» **CHALLENGE**: Please put every line of the records below into a JSON list of strings, one string per line, leaving out any blank lines.

:: SOURCE RECORDS

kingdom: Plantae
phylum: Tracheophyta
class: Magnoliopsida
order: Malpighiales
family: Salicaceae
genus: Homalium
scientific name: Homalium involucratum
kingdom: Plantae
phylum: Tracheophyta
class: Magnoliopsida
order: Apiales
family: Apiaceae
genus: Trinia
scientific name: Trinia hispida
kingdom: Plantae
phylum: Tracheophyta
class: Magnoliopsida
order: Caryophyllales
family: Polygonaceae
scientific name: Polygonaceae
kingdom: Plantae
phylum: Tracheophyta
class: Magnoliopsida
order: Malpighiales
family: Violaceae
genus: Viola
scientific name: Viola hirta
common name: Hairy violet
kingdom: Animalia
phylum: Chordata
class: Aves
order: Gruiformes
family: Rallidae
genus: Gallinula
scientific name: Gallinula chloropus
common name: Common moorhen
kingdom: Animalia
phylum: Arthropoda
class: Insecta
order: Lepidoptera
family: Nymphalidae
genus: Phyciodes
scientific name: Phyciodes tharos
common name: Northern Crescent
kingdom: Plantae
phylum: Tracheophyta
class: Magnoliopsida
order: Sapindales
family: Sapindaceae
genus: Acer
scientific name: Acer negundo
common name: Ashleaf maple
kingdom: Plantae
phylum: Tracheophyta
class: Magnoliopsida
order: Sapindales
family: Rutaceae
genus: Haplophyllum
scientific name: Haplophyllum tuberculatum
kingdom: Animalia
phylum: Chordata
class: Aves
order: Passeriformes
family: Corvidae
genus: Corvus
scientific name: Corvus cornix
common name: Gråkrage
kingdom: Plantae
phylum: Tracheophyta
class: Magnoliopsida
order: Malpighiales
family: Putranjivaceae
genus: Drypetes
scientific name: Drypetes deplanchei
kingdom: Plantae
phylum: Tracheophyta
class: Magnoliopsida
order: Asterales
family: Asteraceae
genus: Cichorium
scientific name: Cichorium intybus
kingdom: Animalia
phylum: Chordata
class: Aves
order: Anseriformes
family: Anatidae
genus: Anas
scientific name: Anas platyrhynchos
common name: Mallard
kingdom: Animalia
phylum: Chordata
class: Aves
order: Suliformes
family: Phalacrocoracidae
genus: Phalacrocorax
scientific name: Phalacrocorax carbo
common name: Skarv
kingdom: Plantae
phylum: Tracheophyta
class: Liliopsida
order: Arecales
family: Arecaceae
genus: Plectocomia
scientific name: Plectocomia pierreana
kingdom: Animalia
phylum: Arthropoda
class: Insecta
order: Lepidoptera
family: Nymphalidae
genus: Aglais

::::

» **FINAL ANSWER**:
[
  "kingdom: Plantae",
  "phylum: Tracheophyta",
  "class: Magnoliopsida",
  "order: Malpighiales",
  "family: Salicaceae",
  "genus: Homalium",
  "scientific name: Homalium involucratum",
  "kingdom: Plantae",
  "phylum: Tracheophyta",
  "class: Magnoliopsida",
  "order: Apiales",
  "family: Apiaceae",
  "genus: Trinia",
  "scientific name: Trinia hispida",
  "kingdom: Plantae",
  "phylum: Tracheophyta",
  "class: Magnoliopsida",
  "order: Caryophyllales",
  "family: Polygonaceae",
  "scientific name: Polygonaceae",
  "kingdom: Plantae",
  "phylum: Tracheophyta",
  "class: Magnoliopsida",
  "order: Malpighiales",
  "family: Violaceae",
  "genus: Viola",
  "scientific name: Viola hirta",
  "common name: Hairy violet",
  "kingdom: Animalia",
  "phylum: Chordata",
  "class: Aves",
  "order: Gruiformes",
  "family: Rallidae",
  "genus: Gallinula",
  "scientific name: Gallinula chloropus",
  "common name: Common moorhen",
  "kingdom: Animalia",
  "phylum: Arthropoda",
  "class: Insecta",
  "order: Lepidoptera",
  "family: Nymphalidae",
  "genus: Phyciodes",
  "scientific name: Phyciodes tharos",
  "common name: Northern Crescent",
  "kingdom: Plantae",
  "phylum: Tracheophyta",
  "class: Magnoliopsida",
  "order: Sapindales",
  "family: Sapindaceae",
  "genus: Acer",
  "scientific name: Acer negundo",
  "common name: Ashleaf maple",
  "kingdom: Plantae",
  "phylum: Tracheophyta",
  "class: Magnoliopsida",
  "order: Sapindales",
  "family: Rutaceae",
  "genus: Haplophyllum",
  "scientific name: Haplophyllum tuberculatum",
  "kingdom: Animalia",
  "phylum: Chordata",
  "class: Aves",
  "order: Passeriformes",
  "family: Corvidae",
  "genus: Corvus",
  "scientific name: Corvus cornix",
  "common name: Gråkrage",
  "kingdom: Plantae",
  "phylum: Tracheophyta",
  "class: Magnoliopsida",
  "order: Malpighiales",
  "family: Putranjivaceae",
  "genus: Drypetes",
  "scientific name: Drypetes deplanchei",
  "kingdom: Plantae",
  "phylum: Tracheophyta",
  "class: Magnoliopsida",
  "order: Asterales",
  "family: Asteraceae",
  "genus: Cichorium",
  "scientific name: Cichorium intybus",
  "kingdom: Animalia",
  "phylum: Chordata",
  "class: Aves",
  "order: Anseriformes",
  "family: Anatidae",
  "genus: Anas",
  "scientific name: Anas platyrhynchos",
  "common name: Mallard",
  "kingdom: Animalia",
  "phylum: Chordata",
  "class: Aves",
  "order: Suliformes",
  "family: Phalacrocoracidae",
  "genus: Phalacrocorax",
  "scientific name: Phalacrocorax carbo",
  "common name: Skarv",
  "kingdom: Plantae",
  "phylum: Tracheophyta",
  "class: Liliopsida",
  "order: Arecales",
  "family: Arecaceae",
  "genus: Plectocomia",
  "scientific name: Plectocomia pierreana",
  "kingdom: Animalia",
  "phylum: Arthropoda",
  "class: Insecta",
  "order: Lepidoptera",
  "family: Nymphalidae",
  "genus: Aglais"
]